Natural Philosophy – Substance and Accident
What the meaning of “IS” is
First, as a kind of preliminary and as tool for philosophical discourse, one should be familiar with the basic distinctions of Aristotle’s logic. The basic logical distinction for our purposes is between accident (what exists in but is not said of another) and substance (what does not exist in another & not said of another). What is said of another, i.e., predicated of something, is the universal class to which it belongs.
As an example of what Aristotle means, consider what is named by the word “white.” The reality that this word names (a particular color) is not said of a dog, Fido, for instance, in the way that “color” is said of “white.” That is, “this dog is white” does not predicate the color white of the dog, but signifies that the white color exists in the dog, or that the dog has a white color. But when color is said of white, as in “white is a color,” what is meant is that white belongs to the class of colors. Color is the genus, of which white is a species. And the white of this dog, Fido, is a particular instance of the species of white color, just as Fido himself is a particular instance of the species, the universal class, of dogs.

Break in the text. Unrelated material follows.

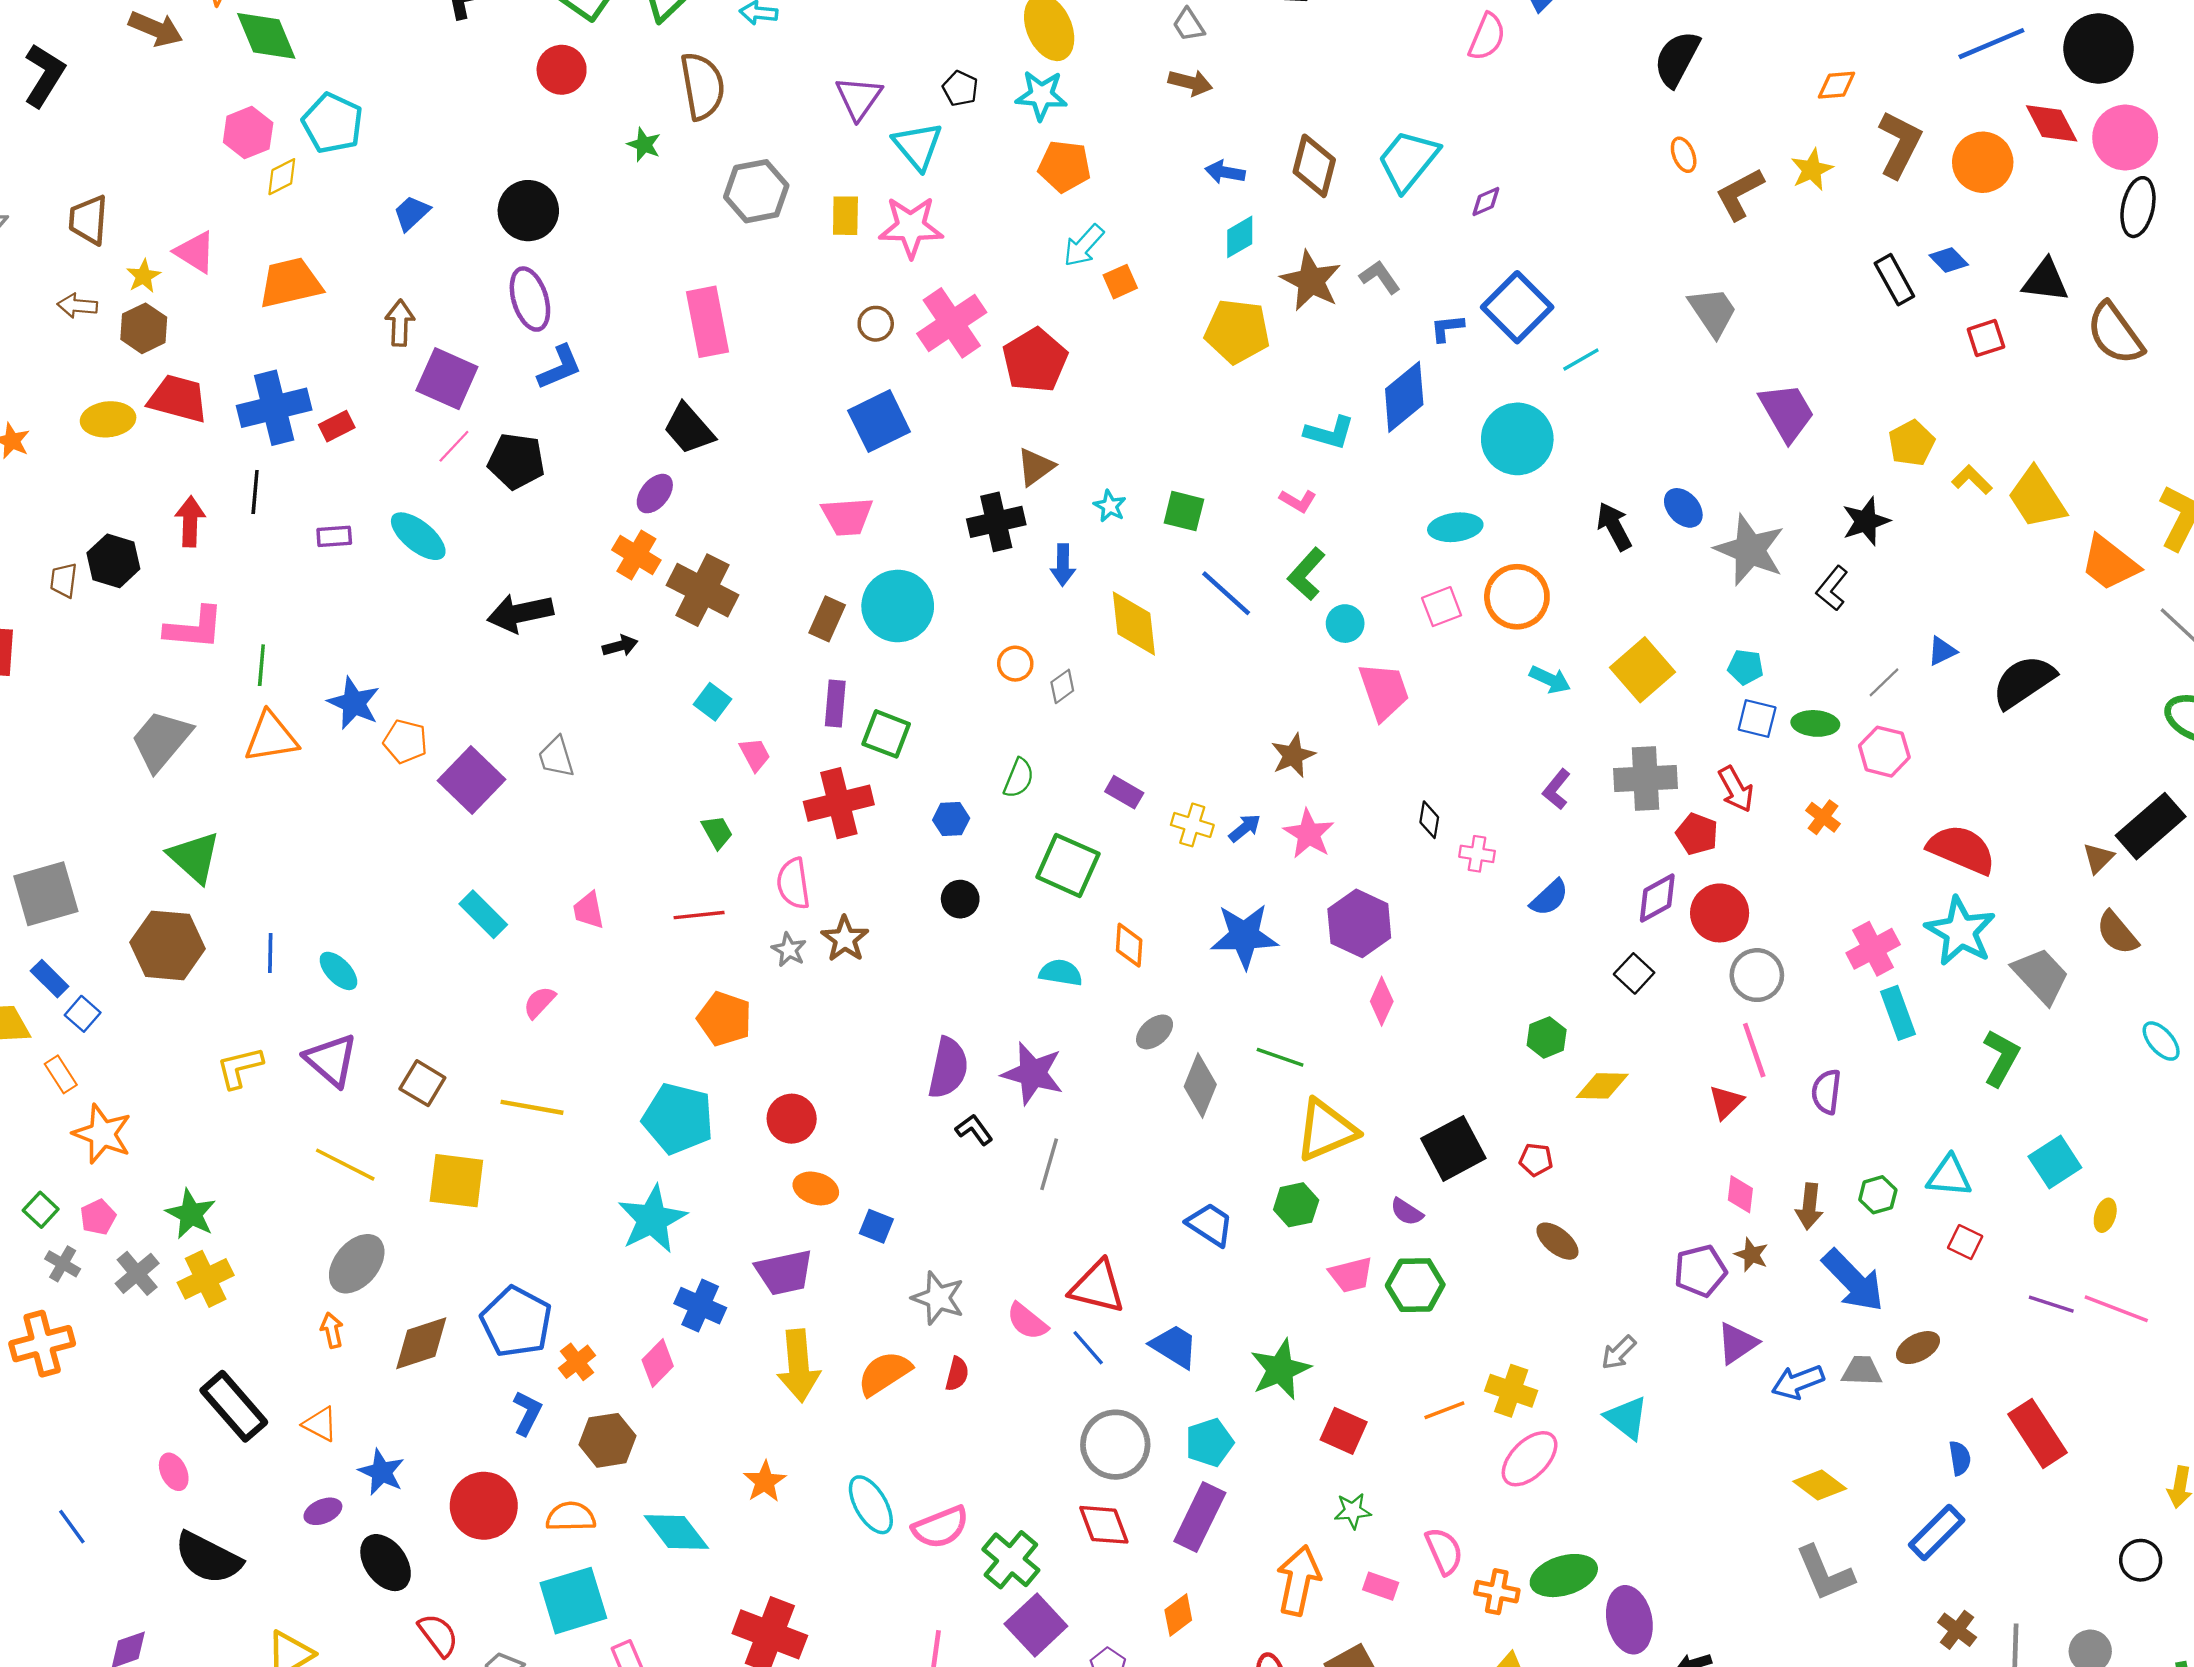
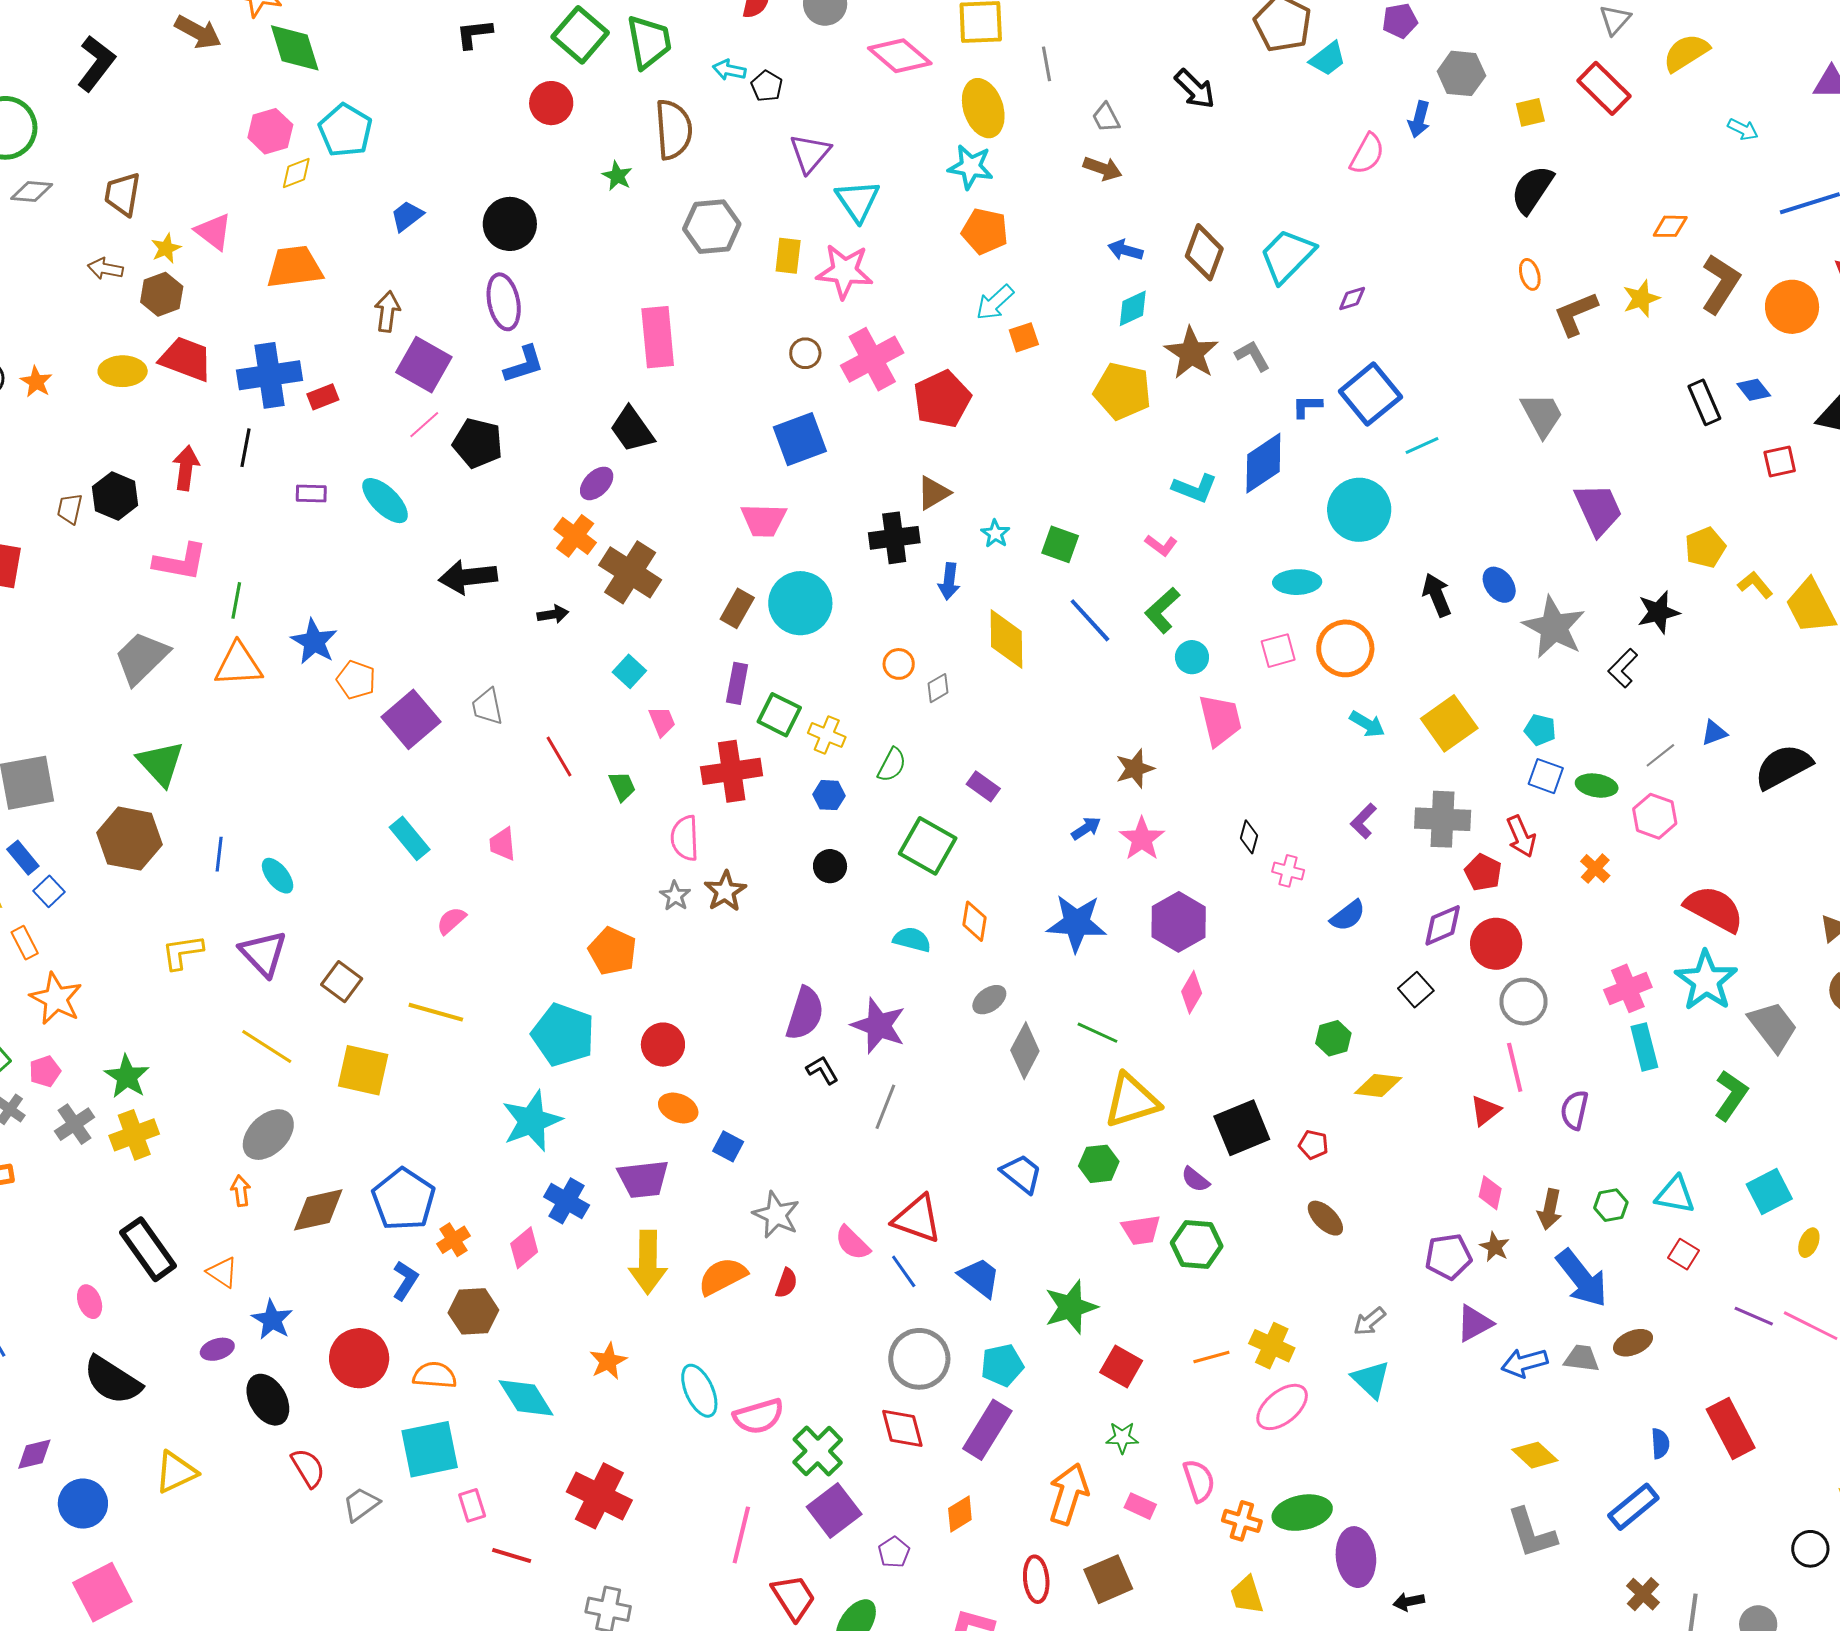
black pentagon: (960, 88) -> (767, 86), moved
yellow cross: (1192, 825) -> (827, 735), moved
red line: (699, 915) -> (559, 757), moved, turned 60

Furthermore, the particular white color is understood to exist in “this dog, Fido;” one does not find any “white” except that is in “this dog” or some other thing. This way of speaking can be contrasted with another, as for example “This thing is Socrates.” “Socrates” does not name the same kind of reality that “white” does in the previous example. “Socrates” is not said of “this thing” in the same way as “white” is, and “Socrates” does not exist IN “this thing.” Rather, “Socrates” IS “this thing,” and the sentence “this thing is Socrates” is understood to assert an identity between the two realities named.
This basic notion of Aristotle’s logic reflects the basic distinction in the way reality is structured and reflects the basic way that we view reality. The fundamental distinction is between substance and accident. Substance is whatever is a natural kind of thing and exists in its own right. Examples are rocks, trees, animals, etc. What an animal is, a dog for example, is basically the same whether it is black or brown, here or there, etc. A dog is a substance since it exists in its own right; it does not exist in something else, the way a color does.
The other distinction is between what is said of and not said of another: universals are said of, or predicated of, other things, while particulars are not said of anything else. Among what are said of another, i.e., universals, they may either be a species, which is said of many particular individuals, or a genus, which is said of many species, or of many genera below it.
Substance and Accidents
Accidents are the modifications that substance undergo, but that do not change the kind of thing that each substance is. Accidents only exist when they are the accidents of some substance. Examples are colors, weight, motion. For Aristotle there are 10 categories into which things naturally fall. They are
- Substance, and
- Nine Accidents:
- Quantity,
- Quality,
- Relation,
- Action,
- Passion,
- Time,
- Place,
- Disposition (the arrangement of parts), and
- Rainment (whether a thing is dressed or armed, etc.)
All these distinctions are basically logical, but in a sense they reflect the structure of reality. Indeed, Aristotle tells us, that the primary sense of substance is the particular individual, and the universal, genus or species, is substance in a secondary sense. This is because both accidents (white or color in general) and species and genera, only ever exist because the individual particular exists. One never finds any substance that we experience without some accidents, nor an accident that is not the accident of a substance. Every dog, for instance, has some color, place, size. Nevertheless, it is obvious that what a dog is is not the same as its color, or its size, etc. And without particular dogs (Fido, Rover, etc.) there would be no species of dog. In this way, Aristotle clearly opposes the extreme Realism of Plato, though he is still a Realist (as opposed to a Nominalist or Conceptualist) because he thinks that dogs are dogs because they share in the species, or essential nature, of dogs.